星期四继续刮了一整天的大风,到了星期五,天色终于黑到清早上课的时候都让人以为是半夜的程度,直到第四节课,黑暗中猛地撕开一道白缝,伴随着阵阵雷鸣,大雨如天漏了似的下了起来。
我不是笨蛋,自然不会迟钝到连吹了两天风都不知道带雨伞的程度,话虽如此,如此大的雨势,大中午地顶着暴雨去行政楼,还是有点儿不舒服。
负责处理案件的审议厅非常大,看起来煞有介事,不过给三名代表提供的位置比较偏,在比较靠后的角落的地方,视野不是很好。

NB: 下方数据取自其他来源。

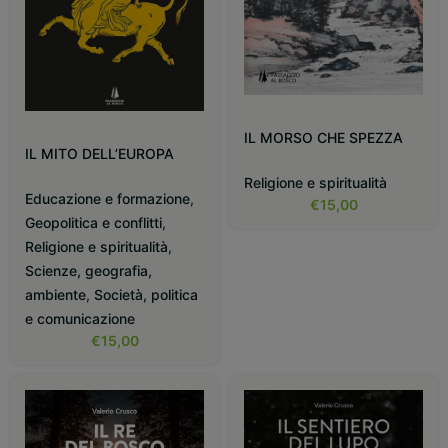
IL MORSO CHE SPEZZA
IL MITO DELL’EUROPA
Religione e spiritualità
Educazione e formazione
,
€
15,00
Geopolitica e conflitti
,
Religione e spiritualità
,
Scienze, geografia,
ambiente
,
Società, politica
e comunicazione
€
15,00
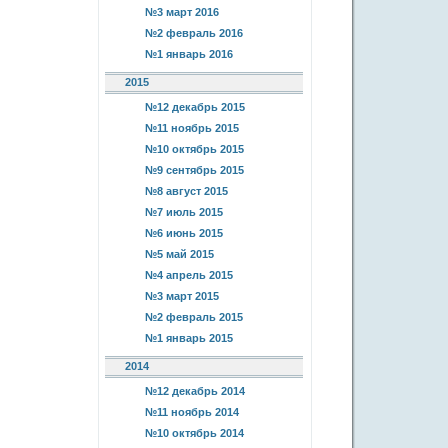
№3 март 2016
№2 февраль 2016
№1 январь 2016
2015
№12 декабрь 2015
№11 ноябрь 2015
№10 октябрь 2015
№9 сентябрь 2015
№8 август 2015
№7 июль 2015
№6 июнь 2015
№5 май 2015
№4 апрель 2015
№3 март 2015
№2 февраль 2015
№1 январь 2015
2014
№12 декабрь 2014
№11 ноябрь 2014
№10 октябрь 2014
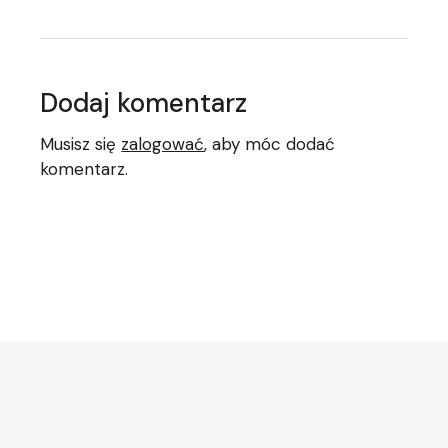
Dodaj komentarz
Musisz się
zalogować
, aby móc dodać
komentarz.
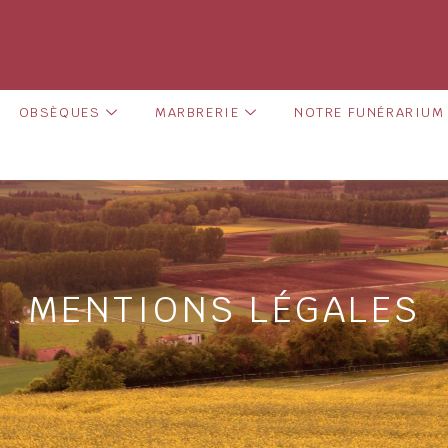
OBSÈQUES
MARBRERIE
NOTRE FUNÉRARIUM
MENTIONS LÉGALES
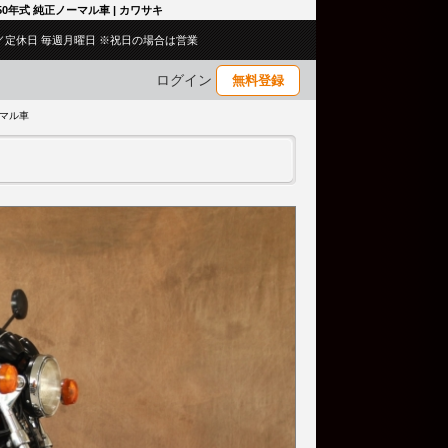
和50年式 純正ノーマル車 | カワサキ
:00／定休日 毎週月曜日 ※祝日の場合は営業
ログイン
無料登録
ーマル車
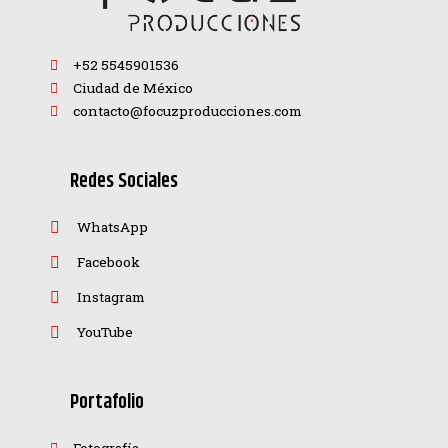
+52 5545901536
Ciudad de México
contacto@focuzproducciones.com
Redes Sociales
WhatsApp
Facebook
Instagram
YouTube
Portafolio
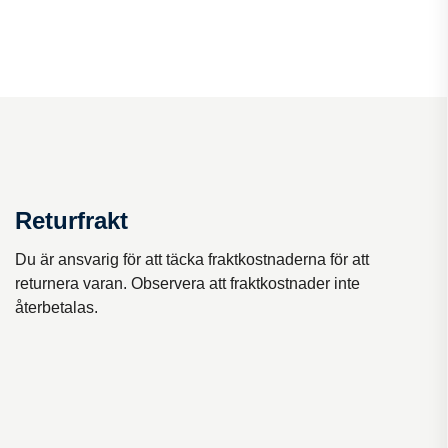
Returfrakt
Du är ansvarig för att täcka fraktkostnaderna för att
returnera varan. Observera att fraktkostnader inte
återbetalas.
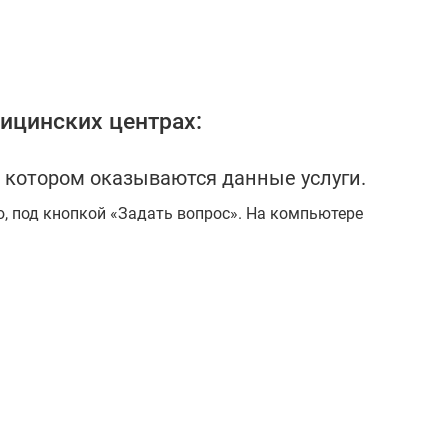
ицинских центрах:
 котором оказываются данные услуги.
ю, под кнопкой «Задать вопрос». На компьютере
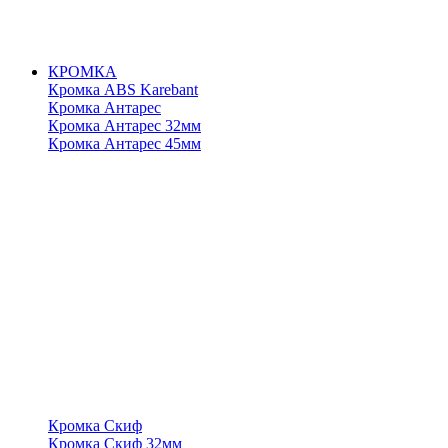
КРОМКА
Кромка ABS Karebant
Кромка Антарес
Кромка Антарес 32мм
Кромка Антарес 45мм
Кромка Скиф
Кромка Скиф 32мм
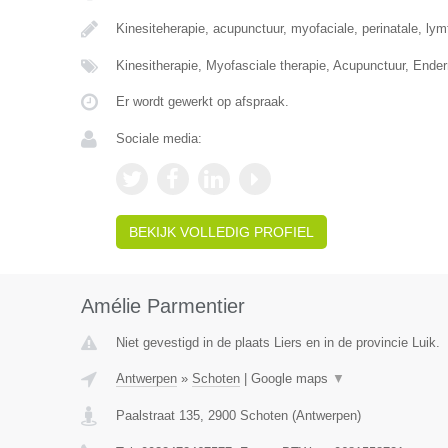
Kinesiteherapie, acupunctuur, myofaciale, perinatale, ly
Kinesitherapie, Myofasciale therapie, Acupunctuur, Ende
Er wordt gewerkt op afspraak.
Sociale media:
BEKIJK VOLLEDIG PROFIEL
Amélie Parmentier
Niet gevestigd in de plaats Liers en in de provincie Luik.
Antwerpen
»
Schoten
|
Google maps
▼
Paalstraat 135
,
2900
Schoten
(
Antwerpen
)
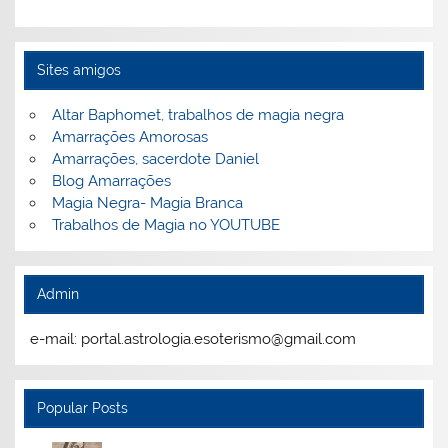
Sites amigos
Altar Baphomet, trabalhos de magia negra
Amarrações Amorosas
Amarrações, sacerdote Daniel
Blog Amarrações
Magia Negra- Magia Branca
Trabalhos de Magia no YOUTUBE
Admin
e-mail: portal.astrologia.esoterismo@gmail.com
Popular Posts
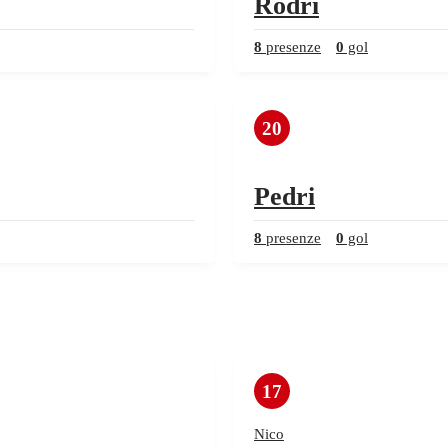
Rodri
8
presenze
0
gol
20
Pedri
8
presenze
0
gol
17
Nico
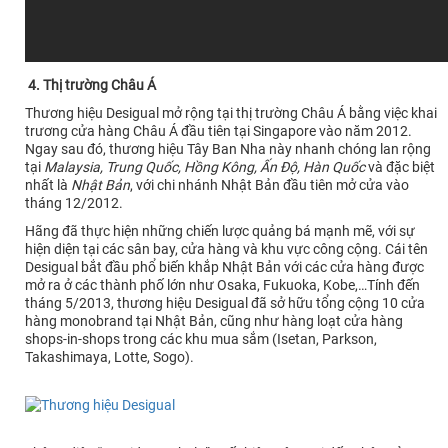
4. Thị trường Châu Á
Thương hiệu Desigual mở rộng tại thị trường Châu Á bằng việc khai
trương cửa hàng Châu Á đầu tiên tại Singapore vào năm 2012.
Ngay sau đó, thương hiệu Tây Ban Nha này nhanh chóng lan rộng
tại
Malaysia, Trung Quốc, Hồng Kông, Ấn Độ, Hàn Quốc
và đặc biệt
nhất là
Nhật Bản
, với chi nhánh Nhật Bản đầu tiên mở cửa vào
tháng 12/2012.
Hãng đã thực hiện những chiến lược quảng bá mạnh mẽ, với sự
hiện diện tại các sân bay, cửa hàng và khu vực công cộng. Cái tên
Desigual bắt đầu phổ biến khắp Nhật Bản với các cửa hàng được
mở ra ở các thành phố lớn như Osaka, Fukuoka, Kobe,…Tính đến
tháng 5/2013, thương hiệu Desigual đã sở hữu tổng cộng 10 cửa
hàng monobrand tại Nhật Bản, cũng như hàng loạt cửa hàng
shops-in-shops trong các khu mua sắm (Isetan, Parkson,
Takashimaya, Lotte, Sogo).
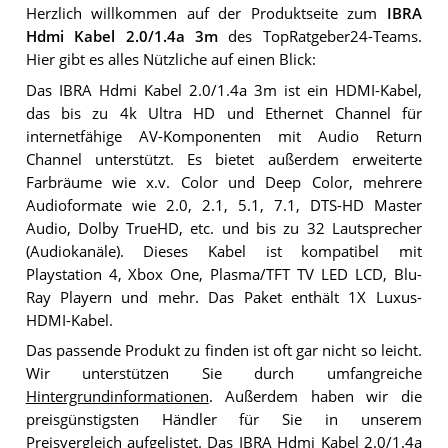
Herzlich willkommen auf der Produktseite zum
IBRA
Hdmi Kabel 2.0/1.4a 3m
des TopRatgeber24-Teams.
Hier gibt es alles Nützliche auf einen Blick:
Das IBRA Hdmi Kabel 2.0/1.4a 3m ist ein HDMI-Kabel,
das bis zu 4k Ultra HD und Ethernet Channel für
internetfähige AV-Komponenten mit Audio Return
Channel unterstützt. Es bietet außerdem erweiterte
Farbräume wie x.v. Color und Deep Color, mehrere
Audioformate wie 2.0, 2.1, 5.1, 7.1, DTS-HD Master
Audio, Dolby TrueHD, etc. und bis zu 32 Lautsprecher
(Audiokanäle). Dieses Kabel ist kompatibel mit
Playstation 4, Xbox One, Plasma/TFT TV LED LCD, Blu-
Ray Playern und mehr. Das Paket enthält 1X Luxus-
HDMI-Kabel.
Das passende Produkt zu finden ist oft gar nicht so leicht.
Wir unterstützen Sie durch umfangreiche
Hintergrundinformationen
. Außerdem haben wir die
preisgünstigsten Händler für Sie in unserem
Preisvergleich
aufgelistet. Das IBRA Hdmi Kabel 2.0/1.4a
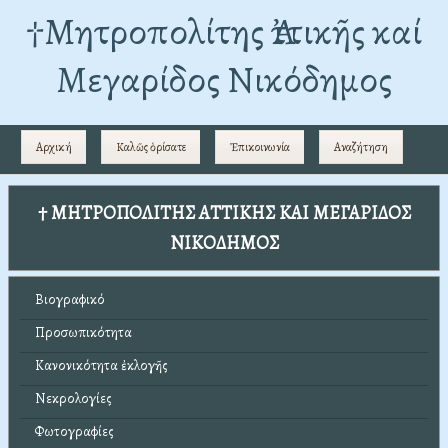
†Mητροπολίτης Ἀττικῆς καί
Μεγαρίδος Νικόδημος
Αρχική
Καλῶς ὁρίσατε
Ἐπικοινωνία
Αναζήτηση
† ΜΗΤΡΟΠΟΛΙΤΗΣ ΑΤΤΙΚΗΣ ΚΑΙ ΜΕΓΑΡΙΔΟΣ
ΝΙΚΟΔΗΜΟΣ
Βιογραφικό
Προσωπικότητα
Κανονικότητα ἐκλογῆς
Νεκρολογίες
Φωτογραφίες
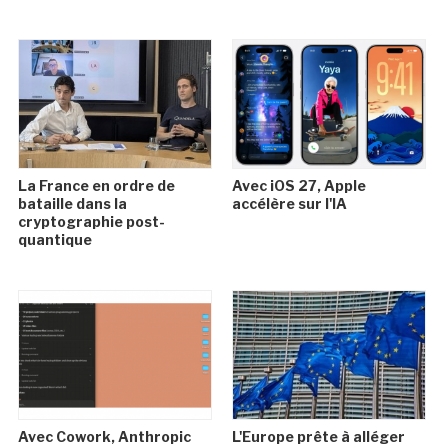
La France en ordre de
Avec iOS 27, Apple
bataille dans la
accélère sur l'IA
cryptographie post-
quantique
Avec Cowork, Anthropic
L'Europe prête à alléger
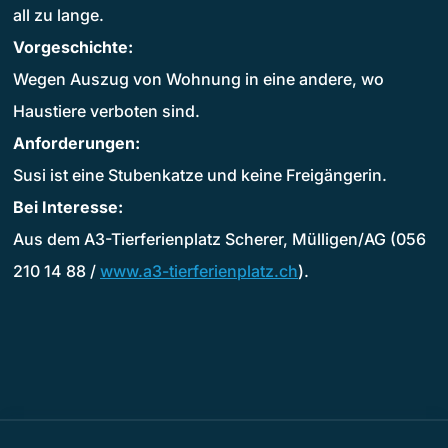
all zu lange.
Vorgeschichte:
Wegen Auszug von Wohnung in eine andere, wo
Haustiere verboten sind.
Anforderungen:
Susi ist eine Stubenkatze und keine Freigängerin.
Bei Interesse:
Aus dem A3-Tierferienplatz Scherer, Mülligen/AG (056
210 14 88 /
www.a3-tierferienplatz.ch
).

樊新知已经到了,团委会也已经到了,看起来最后并没有决定让刘诗芸独当一面,是一个男性的学长主要负责整理材料发言,刘诗芸在一旁协力。
王然老师和刘诗芸他们坐在同一侧,不过稍远一点。
担任类似“法官”职务的是一个中年女士,看不出有什么特点,只感觉她的表情显得挺严肃的,不过也许是天气原因,也显得稍微有些困倦。在她的身边是一个端着笔记本电脑,满脸跃跃欲试的同学或学长,按道理说他这个地方应该是法庭记录员,不过从模样来推断,怎么看都是找新闻社的社员客串的吧。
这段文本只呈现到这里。